Dictadores a la cara
En una oleada de mal gusto comencé a conocer a aquellos que iba a comenzar a a llamarse mis amigos, durante aquel verano. Vivían relativamente cerca y sin que nadie les otorgara poder ninguno se presentaban en casa día tras día, como una congregación para ver su santo. Bajo aquel sol de la Toscana. Era bastante difícil impedirles la entrada ya que ellos eran familiares directos de las personas que me alquilaron la vivienda , para pasar mi pequeña temporada mediterránea. Nunca tuve claro que rango en el escalafón familiar tendrían pues no me importaba lo más mínimo averiguarlo y esa fue una gran verdad que siempre jugo en mi en contra. Mi enemigo no me interesaba lo más mínimo y eso se paga tarde o temprano.
El problema no solo consistía en que eran muy pesados si no que la accesibilidad de la vivienda que a pesar de ser un encanto, contaba con una puerta delantera, puerta trasera y varías ventanas que daban a la calle a la altura de la acera invitando a pasar a cualquier transeúnte amigo de cenar en casa ajena, una vivienda propia para fiestas y jolgorios y de la que se adivinaba que su dueño no poseía grandes fortunas, pero si grandes amigos y variedad de ellos. Esto era verdad y la gente entraba y salía por cualquier agujero de la casa. Vaciaban y llenaban la despensa a sus anchas , vinos, quesos, pasta, ahumados o curados , licores de alta graduación. Haciendo de la cocina un gran punto de reunión y donde los cócteles no paraban de servirse con alegría, con los lambruscos que acompañaban a los tortellinis de ricota con salsa de setas.
Esto podía alargarse toda la tarde, que invitaba a francés 45 y bailes de jazz en la terraza sobre los hombros del más guapo, hasta la mañana siguiente. Aletargados caíamos en un sopor que solo la siesta sin horario ni agujas pendientes manifestaba que eramos capaces de esquivar el cansancio.
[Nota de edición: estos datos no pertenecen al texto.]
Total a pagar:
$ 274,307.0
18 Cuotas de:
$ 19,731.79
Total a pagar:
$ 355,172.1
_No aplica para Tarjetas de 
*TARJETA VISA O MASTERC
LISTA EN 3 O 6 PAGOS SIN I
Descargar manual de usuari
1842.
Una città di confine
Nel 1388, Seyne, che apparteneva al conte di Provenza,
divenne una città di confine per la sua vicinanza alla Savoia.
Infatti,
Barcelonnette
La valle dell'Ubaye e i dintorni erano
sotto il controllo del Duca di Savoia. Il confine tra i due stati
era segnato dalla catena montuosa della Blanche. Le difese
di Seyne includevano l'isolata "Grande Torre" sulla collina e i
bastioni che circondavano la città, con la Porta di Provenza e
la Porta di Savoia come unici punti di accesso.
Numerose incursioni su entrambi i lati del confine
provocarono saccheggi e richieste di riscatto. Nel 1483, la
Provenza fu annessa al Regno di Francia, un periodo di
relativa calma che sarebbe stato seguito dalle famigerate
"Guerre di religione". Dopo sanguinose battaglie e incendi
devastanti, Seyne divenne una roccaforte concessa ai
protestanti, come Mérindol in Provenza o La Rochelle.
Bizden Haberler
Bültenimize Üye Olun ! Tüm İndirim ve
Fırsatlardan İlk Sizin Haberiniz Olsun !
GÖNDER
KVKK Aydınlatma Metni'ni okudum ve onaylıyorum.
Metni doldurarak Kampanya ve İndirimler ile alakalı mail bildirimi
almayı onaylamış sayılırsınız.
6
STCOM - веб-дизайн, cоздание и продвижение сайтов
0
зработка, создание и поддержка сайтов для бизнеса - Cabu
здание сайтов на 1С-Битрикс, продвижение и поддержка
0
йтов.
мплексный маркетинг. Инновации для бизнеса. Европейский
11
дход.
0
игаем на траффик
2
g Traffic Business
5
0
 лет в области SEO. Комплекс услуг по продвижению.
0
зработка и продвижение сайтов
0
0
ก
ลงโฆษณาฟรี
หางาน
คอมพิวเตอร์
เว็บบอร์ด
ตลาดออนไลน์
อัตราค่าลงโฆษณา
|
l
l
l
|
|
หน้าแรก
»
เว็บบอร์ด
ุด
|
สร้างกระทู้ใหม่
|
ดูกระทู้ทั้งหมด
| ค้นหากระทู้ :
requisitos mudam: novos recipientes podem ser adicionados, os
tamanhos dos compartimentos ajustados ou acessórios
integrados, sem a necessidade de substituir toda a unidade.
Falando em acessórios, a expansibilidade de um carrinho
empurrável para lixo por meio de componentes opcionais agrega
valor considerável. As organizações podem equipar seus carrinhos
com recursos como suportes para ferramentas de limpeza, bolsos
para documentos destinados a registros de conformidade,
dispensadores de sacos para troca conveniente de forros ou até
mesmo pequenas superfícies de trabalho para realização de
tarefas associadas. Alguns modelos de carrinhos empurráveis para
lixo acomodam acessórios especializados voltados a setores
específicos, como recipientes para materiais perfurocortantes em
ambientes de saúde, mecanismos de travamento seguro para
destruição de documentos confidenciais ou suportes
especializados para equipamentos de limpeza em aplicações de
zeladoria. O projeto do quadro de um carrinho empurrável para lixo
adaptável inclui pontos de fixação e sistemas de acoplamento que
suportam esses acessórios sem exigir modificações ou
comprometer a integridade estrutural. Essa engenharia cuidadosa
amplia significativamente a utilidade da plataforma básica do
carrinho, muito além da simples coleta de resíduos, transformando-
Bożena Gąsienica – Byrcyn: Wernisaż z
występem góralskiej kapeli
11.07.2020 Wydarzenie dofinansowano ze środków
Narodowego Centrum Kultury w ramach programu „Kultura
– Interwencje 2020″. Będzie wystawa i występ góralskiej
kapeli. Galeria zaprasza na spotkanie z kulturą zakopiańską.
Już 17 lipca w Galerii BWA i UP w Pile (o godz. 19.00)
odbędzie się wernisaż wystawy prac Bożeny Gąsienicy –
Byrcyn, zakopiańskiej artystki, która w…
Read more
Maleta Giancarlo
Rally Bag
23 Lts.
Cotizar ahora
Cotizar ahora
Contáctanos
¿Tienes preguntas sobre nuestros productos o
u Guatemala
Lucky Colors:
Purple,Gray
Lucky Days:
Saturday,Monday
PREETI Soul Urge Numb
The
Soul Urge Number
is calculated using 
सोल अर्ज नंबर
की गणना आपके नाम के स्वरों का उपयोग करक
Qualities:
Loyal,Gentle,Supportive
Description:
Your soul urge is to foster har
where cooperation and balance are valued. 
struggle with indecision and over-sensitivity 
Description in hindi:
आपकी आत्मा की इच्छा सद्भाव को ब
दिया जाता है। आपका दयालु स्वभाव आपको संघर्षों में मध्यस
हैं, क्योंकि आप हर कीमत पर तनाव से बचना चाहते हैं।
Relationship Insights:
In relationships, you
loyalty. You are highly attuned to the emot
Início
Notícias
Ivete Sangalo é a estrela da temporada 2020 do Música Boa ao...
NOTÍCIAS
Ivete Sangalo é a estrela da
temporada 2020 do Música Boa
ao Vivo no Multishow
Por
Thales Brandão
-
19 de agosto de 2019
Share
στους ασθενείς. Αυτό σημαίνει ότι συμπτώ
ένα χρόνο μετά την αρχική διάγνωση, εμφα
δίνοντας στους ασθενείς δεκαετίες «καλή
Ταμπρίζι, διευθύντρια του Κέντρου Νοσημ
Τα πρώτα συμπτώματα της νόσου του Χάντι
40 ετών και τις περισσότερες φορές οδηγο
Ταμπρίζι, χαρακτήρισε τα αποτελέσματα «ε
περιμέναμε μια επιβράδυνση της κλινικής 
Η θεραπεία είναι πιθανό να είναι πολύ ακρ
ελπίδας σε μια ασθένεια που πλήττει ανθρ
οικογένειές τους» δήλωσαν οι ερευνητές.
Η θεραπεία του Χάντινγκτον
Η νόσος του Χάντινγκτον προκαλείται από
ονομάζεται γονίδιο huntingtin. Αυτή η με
Y otra noche y, sus estallidos, y sus deseos, y sus francés 45 y, sus adivinanzas de adolescentes precoces siendo ya demasiado mayores para acertijos y besos robados por rufianes.
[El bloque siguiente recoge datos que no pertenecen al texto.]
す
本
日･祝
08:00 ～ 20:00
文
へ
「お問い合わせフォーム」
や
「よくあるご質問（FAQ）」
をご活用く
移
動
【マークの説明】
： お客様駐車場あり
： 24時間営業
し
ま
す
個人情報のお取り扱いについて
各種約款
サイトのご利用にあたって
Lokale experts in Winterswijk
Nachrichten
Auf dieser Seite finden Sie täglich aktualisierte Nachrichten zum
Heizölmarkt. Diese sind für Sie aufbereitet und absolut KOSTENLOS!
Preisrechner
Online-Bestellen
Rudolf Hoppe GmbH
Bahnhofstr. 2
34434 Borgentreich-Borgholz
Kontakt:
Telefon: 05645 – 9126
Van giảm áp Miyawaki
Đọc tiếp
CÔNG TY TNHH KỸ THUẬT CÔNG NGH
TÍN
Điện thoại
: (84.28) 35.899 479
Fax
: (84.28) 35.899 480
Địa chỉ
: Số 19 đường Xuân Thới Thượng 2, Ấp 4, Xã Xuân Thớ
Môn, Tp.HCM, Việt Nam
Ellos aparecía y desaparecía, así como los dueños de la casa, intentando buscar algún desperfecto ocasionado por los ratos ociosos, casi imposible no hacerlo, que no faltase algo o no se removiera. Pero todos esos amigos que entraban y desaparecían también tenían algún oficio y, a nadie le molestaba reparar un puerta mientras otro le preparaba un mojito. Yo intentaba aprender algo de Bebopp a la trompeta poco, pero aprendí a improvisar. Una mano, un cocktaíl, un beso. Un amigo al que curas mientras otro te suma heridas imperfectas. Desde entonces no volví a ejecutar una sola escala recta. Swing.